## TASK REQUIREMENTS
Reproduce the lines below word for word, leaving out the pictures.

## SUPPLIED DATA

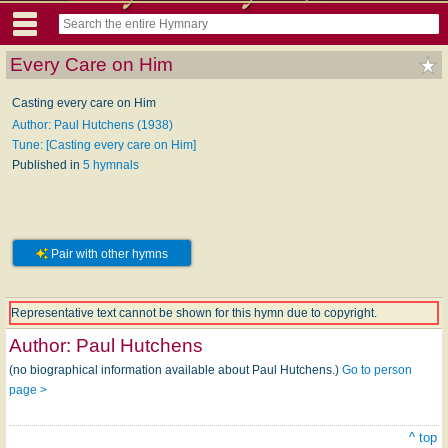
Every Care on Him
Casting every care on Him
Author: Paul Hutchens (1938)
Tune: [Casting every care on Him]
Published in
5 hymnals
Pair with other hymns
Representative text cannot be shown for this hymn due to copyright.
Author:
Paul Hutchens
(no biographical information available about Paul Hutchens.)
Go to person
page >
^ top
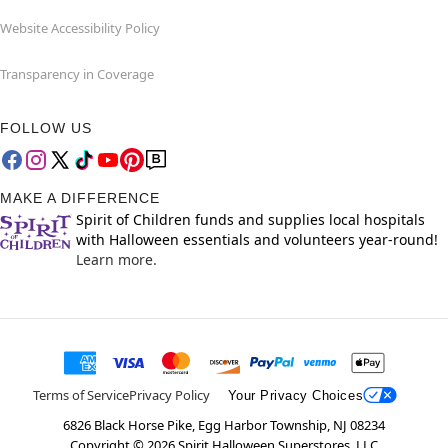
Website Accessibility Policy
Transparency in Coverage
FOLLOW US
MAKE A DIFFERENCE
Spirit of Children funds and supplies local hospitals
with Halloween essentials and volunteers year-round!
Learn more.
Terms of Service
Privacy Policy
Your Privacy Choices
6826 Black Horse Pike, Egg Harbor Township, NJ 08234
Copyright ©
2026
Spirit Halloween Superstores, LLC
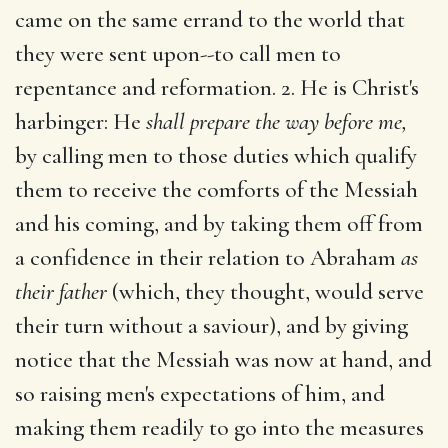
came on the same errand to the world that
they were sent upon--to call men to
repentance and reformation. 2. He is Christ's
harbinger: He
shall prepare the way before me,
by calling men to those duties which qualify
them to receive the comforts of the Messiah
and his coming, and by taking them off from
a confidence in their relation to Abraham
as
their father
(which, they thought, would serve
their turn without a saviour), and by giving
notice that the Messiah was now at hand, and
so raising men's expectations of him, and
making them readily to go into the measures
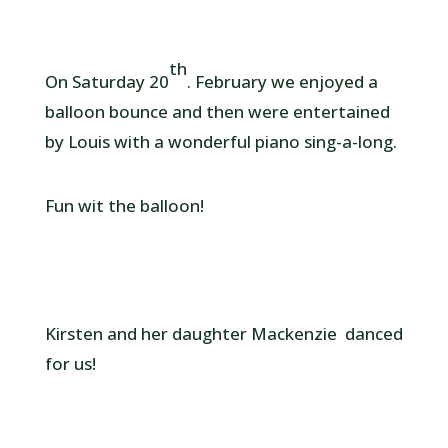
th
On Saturday 20
. February we enjoyed a
balloon bounce and then were entertained
by Louis with a wonderful piano sing-a-long.
Fun wit the balloon!
Kirsten and her daughter Mackenzie danced
for us!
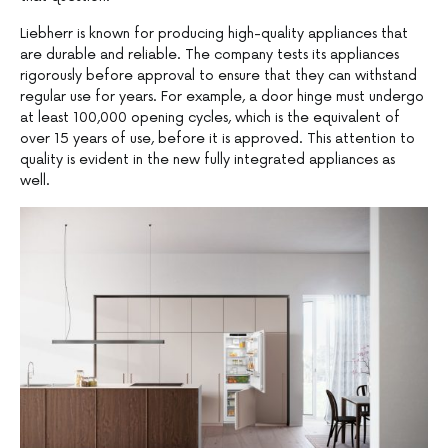
Liebherr is known for producing high-quality appliances that
are durable and reliable. The company tests its appliances
rigorously before approval to ensure that they can withstand
regular use for years. For example, a door hinge must undergo
at least 100,000 opening cycles, which is the equivalent of
over 15 years of use, before it is approved. This attention to
quality is evident in the new fully integrated appliances as
well.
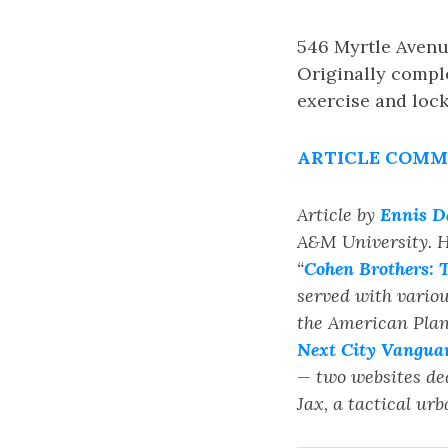
546 Myrtle Avenue
Originally comple
exercise and loc
ARTICLE COMME
Article by
Ennis D
A&M University. H
“
Cohen Brothers: T
served with vario
the American Plann
Next City Vangua
— two websites de
Jax, a tactical u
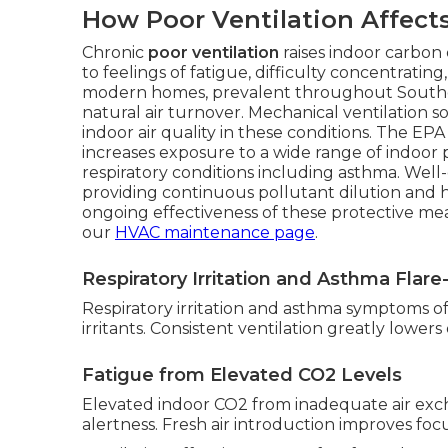
How Poor Ventilation Affect
Chronic
poor ventilation
raises indoor carbon 
to feelings of fatigue, difficulty concentrati
modern homes, prevalent throughout Southern
natural air turnover. Mechanical ventilation s
indoor air quality in these conditions. The E
increases exposure to a wide range of indoor 
respiratory conditions including asthma. Well
providing continuous pollutant dilution and
ongoing effectiveness of these protective m
our
HVAC maintenance page
.
Respiratory Irritation and Asthma Flar
Respiratory irritation and asthma symptoms ofte
irritants. Consistent ventilation greatly lower
Fatigue from Elevated CO2 Levels
Elevated indoor CO2 from inadequate air ex
alertness. Fresh air introduction improves focu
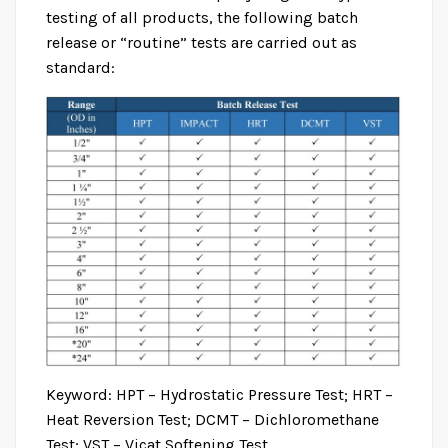
testing of all products, the following batch
release or “routine” tests are carried out as
standard:
BS EN 1452
Home
Product
BS EN 1452
Keyword: HPT – Hydrostatic Pressure Test; HRT –
Heat Reversion Test; DCMT – Dichloromethane
Test; VST – Vicat Softening Test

## SOLUTION FOR THIS PROBLEM
Every Care on Him
Casting every care on Him
Author: Paul Hutchens (1938)
Tune: [Casting every care on Him]
Published in
5 hymnals
Pair with other hymns
Representative text cannot be shown for this hymn due to copyright.
Author:
Paul Hutchens
(no biographical information available about Paul Hutchens.)
Go to person
page >
^ top
Website Accessibility Policy
Transparency in Coverage
FOLLOW US
MAKE A DIFFERENCE
Spirit of Children funds and supplies local hospitals
with Halloween essentials and volunteers year-round!
Learn more.
Terms of Service
Privacy Policy
Your Privacy Choices
6826 Black Horse Pike, Egg Harbor Township, NJ 08234
Copyright ©
2026
Spirit Halloween Superstores, LLC
came on the same errand to the world that
they were sent upon--to call men to
repentance and reformation. 2. He is Christ's
harbinger: He
shall prepare the way before me,
by calling men to those duties which qualify
them to receive the comforts of the Messiah
and his coming, and by taking them off from
a confidence in their relation to Abraham
as
their father
(which, they thought, would serve
their turn without a saviour), and by giving
notice that the Messiah was now at hand, and
so raising men's expectations of him, and
making them readily to go into the measures
th
On Saturday 20
. February we enjoyed a
balloon bounce and then were entertained
by Louis with a wonderful piano sing-a-long.
Fun wit the balloon!
Kirsten and her daughter Mackenzie danced
for us!
Liebherr is known for producing high-quality appliances that
are durable and reliable. The company tests its appliances
rigorously before approval to ensure that they can withstand
regular use for years. For example, a door hinge must undergo
at least 100,000 opening cycles, which is the equivalent of
over 15 years of use, before it is approved. This attention to
quality is evident in the new fully integrated appliances as
well.
546 Myrtle Avenue
Originally comple
exercise and loc
ARTICLE COMME
Article by
Ennis D
A&M University. H
“
Cohen Brothers: T
served with vario
the American Plann
Next City Vangua
— two websites de
Jax, a tactical u
How Poor Ventilation Affect
Chronic
poor ventilation
raises indoor carbon 
to feelings of fatigue, difficulty concentrati
modern homes, prevalent throughout Southern
natural air turnover. Mechanical ventilation s
indoor air quality in these conditions. The E
increases exposure to a wide range of indoor 
respiratory conditions including asthma. Well
providing continuous pollutant dilution and
ongoing effectiveness of these protective m
our
HVAC maintenance page
.
Respiratory Irritation and Asthma Flar
Respiratory irritation and asthma symptoms ofte
irritants. Consistent ventilation greatly lower
Fatigue from Elevated CO2 Levels
Elevated indoor CO2 from inadequate air ex
alertness. Fresh air introduction improves focu
testing of all products, the following batch
release or “routine” tests are carried out as
standard:
BS EN 1452
Home
Product
BS EN 1452
Keyword: HPT – Hydrostatic Pressure Test; HRT –
Heat Reversion Test; DCMT – Dichloromethane
Test; VST – Vicat Softening Test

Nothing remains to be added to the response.